# Information provided start

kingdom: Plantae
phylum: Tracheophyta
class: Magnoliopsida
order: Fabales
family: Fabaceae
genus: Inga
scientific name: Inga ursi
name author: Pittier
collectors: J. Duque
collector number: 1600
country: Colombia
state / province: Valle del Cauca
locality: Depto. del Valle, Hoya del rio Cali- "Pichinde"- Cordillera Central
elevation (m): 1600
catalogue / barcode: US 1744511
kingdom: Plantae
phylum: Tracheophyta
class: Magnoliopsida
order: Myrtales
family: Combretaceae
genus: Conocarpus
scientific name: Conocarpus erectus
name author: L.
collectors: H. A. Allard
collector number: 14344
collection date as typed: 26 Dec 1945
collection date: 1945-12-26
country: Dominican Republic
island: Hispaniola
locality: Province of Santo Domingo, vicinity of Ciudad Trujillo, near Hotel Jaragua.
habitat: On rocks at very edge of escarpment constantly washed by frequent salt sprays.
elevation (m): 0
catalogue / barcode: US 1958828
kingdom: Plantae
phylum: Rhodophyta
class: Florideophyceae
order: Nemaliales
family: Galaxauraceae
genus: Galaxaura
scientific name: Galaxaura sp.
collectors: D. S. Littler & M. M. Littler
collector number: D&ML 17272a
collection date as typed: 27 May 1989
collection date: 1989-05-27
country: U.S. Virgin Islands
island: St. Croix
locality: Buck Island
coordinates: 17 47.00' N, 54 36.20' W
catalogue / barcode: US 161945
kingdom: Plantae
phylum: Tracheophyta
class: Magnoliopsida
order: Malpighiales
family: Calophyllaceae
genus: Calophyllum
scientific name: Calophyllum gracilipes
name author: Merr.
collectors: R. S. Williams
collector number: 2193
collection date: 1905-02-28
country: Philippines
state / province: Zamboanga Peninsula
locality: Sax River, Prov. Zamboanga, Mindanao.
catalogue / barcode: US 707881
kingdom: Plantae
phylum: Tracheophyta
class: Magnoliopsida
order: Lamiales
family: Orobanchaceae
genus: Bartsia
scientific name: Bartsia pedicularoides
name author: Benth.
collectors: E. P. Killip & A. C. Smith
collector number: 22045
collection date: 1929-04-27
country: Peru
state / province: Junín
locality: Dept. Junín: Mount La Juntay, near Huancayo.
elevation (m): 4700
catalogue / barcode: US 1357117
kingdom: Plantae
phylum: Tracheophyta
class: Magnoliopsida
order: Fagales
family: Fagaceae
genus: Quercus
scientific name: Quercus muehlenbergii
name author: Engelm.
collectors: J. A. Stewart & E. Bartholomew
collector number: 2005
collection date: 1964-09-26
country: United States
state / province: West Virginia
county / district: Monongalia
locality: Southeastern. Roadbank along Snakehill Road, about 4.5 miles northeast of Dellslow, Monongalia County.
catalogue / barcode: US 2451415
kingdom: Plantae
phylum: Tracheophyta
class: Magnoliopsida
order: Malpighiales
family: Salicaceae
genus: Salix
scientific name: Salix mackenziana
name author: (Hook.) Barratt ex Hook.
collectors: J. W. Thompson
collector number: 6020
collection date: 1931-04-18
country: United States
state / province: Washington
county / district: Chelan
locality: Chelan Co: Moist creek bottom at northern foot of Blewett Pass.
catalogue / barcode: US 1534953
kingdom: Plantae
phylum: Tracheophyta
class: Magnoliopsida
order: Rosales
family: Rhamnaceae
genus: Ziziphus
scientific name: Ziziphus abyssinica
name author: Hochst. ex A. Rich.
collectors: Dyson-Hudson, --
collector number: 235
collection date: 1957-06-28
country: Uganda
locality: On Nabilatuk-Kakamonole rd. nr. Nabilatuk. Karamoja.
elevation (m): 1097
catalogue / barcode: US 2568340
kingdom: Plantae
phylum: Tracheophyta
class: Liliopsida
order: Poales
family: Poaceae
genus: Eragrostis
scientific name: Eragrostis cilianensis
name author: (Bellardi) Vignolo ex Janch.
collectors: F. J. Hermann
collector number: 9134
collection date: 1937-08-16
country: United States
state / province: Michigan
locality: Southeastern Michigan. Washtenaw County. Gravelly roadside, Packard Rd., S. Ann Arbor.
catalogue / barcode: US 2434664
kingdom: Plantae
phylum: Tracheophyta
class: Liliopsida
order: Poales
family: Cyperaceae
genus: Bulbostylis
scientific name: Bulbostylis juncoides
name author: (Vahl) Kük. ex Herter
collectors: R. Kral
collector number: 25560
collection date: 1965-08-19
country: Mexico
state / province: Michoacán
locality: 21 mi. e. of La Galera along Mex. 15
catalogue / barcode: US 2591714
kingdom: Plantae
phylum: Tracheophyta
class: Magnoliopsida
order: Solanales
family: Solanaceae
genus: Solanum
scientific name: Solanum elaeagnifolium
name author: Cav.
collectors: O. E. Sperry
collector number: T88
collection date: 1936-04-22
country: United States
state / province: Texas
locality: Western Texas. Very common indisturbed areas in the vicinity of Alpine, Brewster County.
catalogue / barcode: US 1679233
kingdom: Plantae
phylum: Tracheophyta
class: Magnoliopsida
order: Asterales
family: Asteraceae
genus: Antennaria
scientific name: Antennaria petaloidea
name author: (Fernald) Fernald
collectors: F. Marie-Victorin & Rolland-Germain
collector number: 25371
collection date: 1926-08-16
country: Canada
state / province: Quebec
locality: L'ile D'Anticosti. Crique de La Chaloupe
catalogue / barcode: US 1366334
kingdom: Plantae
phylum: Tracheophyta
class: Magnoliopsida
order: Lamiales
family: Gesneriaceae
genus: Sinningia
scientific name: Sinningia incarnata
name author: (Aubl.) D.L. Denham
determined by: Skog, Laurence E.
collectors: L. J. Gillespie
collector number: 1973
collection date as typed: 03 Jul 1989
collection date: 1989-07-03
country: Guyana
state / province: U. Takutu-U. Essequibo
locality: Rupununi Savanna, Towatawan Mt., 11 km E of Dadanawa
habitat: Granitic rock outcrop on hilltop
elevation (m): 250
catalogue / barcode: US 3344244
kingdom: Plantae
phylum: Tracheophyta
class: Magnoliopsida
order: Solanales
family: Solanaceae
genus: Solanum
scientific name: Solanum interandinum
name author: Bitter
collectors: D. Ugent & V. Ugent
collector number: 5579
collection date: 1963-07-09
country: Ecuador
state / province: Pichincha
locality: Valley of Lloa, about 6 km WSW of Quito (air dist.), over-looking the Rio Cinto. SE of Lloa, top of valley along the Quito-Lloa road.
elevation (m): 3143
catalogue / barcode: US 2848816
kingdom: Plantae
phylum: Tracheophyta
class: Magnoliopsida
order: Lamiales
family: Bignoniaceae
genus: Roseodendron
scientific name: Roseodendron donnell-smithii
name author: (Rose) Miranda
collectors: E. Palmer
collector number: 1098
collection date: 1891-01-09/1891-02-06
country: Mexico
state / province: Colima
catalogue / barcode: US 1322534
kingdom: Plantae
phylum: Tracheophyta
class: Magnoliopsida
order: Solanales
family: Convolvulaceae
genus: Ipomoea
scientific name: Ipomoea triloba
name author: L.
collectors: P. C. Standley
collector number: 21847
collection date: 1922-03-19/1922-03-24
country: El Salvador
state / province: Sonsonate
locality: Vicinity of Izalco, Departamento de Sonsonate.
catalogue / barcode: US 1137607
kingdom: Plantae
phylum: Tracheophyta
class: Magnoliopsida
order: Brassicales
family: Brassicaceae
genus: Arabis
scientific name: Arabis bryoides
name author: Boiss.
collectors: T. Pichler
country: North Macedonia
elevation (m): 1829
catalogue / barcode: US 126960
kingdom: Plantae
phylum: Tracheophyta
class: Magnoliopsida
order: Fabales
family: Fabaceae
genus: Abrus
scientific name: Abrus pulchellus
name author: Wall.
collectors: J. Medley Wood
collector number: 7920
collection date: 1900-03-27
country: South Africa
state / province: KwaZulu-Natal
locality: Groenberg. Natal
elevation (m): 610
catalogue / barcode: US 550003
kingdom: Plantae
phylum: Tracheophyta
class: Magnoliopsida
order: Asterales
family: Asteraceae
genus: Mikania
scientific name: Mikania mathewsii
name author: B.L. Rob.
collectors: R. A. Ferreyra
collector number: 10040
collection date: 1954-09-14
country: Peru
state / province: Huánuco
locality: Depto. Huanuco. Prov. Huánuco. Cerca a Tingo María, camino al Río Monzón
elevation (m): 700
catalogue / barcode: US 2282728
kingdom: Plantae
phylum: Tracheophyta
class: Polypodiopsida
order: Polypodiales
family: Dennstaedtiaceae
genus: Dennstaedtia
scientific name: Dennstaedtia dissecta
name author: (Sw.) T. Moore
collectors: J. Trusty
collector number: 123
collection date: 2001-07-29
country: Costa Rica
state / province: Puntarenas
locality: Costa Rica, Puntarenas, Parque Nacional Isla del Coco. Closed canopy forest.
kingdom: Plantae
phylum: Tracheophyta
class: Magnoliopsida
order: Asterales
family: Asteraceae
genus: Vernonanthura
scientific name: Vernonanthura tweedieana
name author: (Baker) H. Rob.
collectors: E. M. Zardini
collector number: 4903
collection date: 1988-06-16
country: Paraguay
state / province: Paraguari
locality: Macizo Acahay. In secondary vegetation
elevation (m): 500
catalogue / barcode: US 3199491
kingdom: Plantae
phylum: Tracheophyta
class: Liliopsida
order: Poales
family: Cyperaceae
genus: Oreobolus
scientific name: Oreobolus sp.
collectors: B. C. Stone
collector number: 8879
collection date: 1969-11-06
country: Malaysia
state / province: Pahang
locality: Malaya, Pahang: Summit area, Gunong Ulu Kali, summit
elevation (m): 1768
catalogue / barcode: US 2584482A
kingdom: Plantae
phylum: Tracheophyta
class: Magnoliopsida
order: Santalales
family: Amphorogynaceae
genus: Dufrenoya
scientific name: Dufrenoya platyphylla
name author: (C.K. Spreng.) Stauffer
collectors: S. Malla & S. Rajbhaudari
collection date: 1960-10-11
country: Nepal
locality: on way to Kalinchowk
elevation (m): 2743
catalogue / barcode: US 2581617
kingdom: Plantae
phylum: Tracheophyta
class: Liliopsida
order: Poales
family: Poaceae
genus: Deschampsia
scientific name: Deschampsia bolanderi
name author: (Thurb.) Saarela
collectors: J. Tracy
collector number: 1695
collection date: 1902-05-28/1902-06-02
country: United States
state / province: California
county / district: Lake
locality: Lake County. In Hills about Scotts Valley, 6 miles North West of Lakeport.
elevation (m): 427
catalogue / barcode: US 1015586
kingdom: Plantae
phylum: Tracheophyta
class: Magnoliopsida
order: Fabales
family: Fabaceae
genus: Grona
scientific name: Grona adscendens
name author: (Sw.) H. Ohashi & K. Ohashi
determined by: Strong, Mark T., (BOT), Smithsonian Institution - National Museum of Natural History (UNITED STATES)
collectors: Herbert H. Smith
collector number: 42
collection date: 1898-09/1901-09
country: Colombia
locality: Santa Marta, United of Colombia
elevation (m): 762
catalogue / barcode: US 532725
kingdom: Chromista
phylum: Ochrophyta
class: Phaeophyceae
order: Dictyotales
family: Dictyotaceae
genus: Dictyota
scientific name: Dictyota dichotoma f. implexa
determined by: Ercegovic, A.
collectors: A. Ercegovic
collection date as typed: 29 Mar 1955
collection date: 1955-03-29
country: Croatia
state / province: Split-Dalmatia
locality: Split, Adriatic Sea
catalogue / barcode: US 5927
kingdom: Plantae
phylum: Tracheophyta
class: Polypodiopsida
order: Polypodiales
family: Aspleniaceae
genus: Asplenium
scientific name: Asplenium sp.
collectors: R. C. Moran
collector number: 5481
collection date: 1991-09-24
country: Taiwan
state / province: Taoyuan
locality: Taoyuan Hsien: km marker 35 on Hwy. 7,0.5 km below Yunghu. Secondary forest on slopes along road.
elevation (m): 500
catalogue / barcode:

# Information provided end

Task details: Repeat the lines of the records word for word, from the line with "collection date as typed: 26 Dec 1945" to the line with "class: Florideophyceae", including both.

Output for this task:
collection date as typed: 26 Dec 1945
collection date: 1945-12-26
country: Dominican Republic
island: Hispaniola
locality: Province of Santo Domingo, vicinity of Ciudad Trujillo, near Hotel Jaragua.
habitat: On rocks at very edge of escarpment constantly washed by frequent salt sprays.
elevation (m): 0
catalogue / barcode: US 1958828
kingdom: Plantae
phylum: Rhodophyta
class: Florideophyceae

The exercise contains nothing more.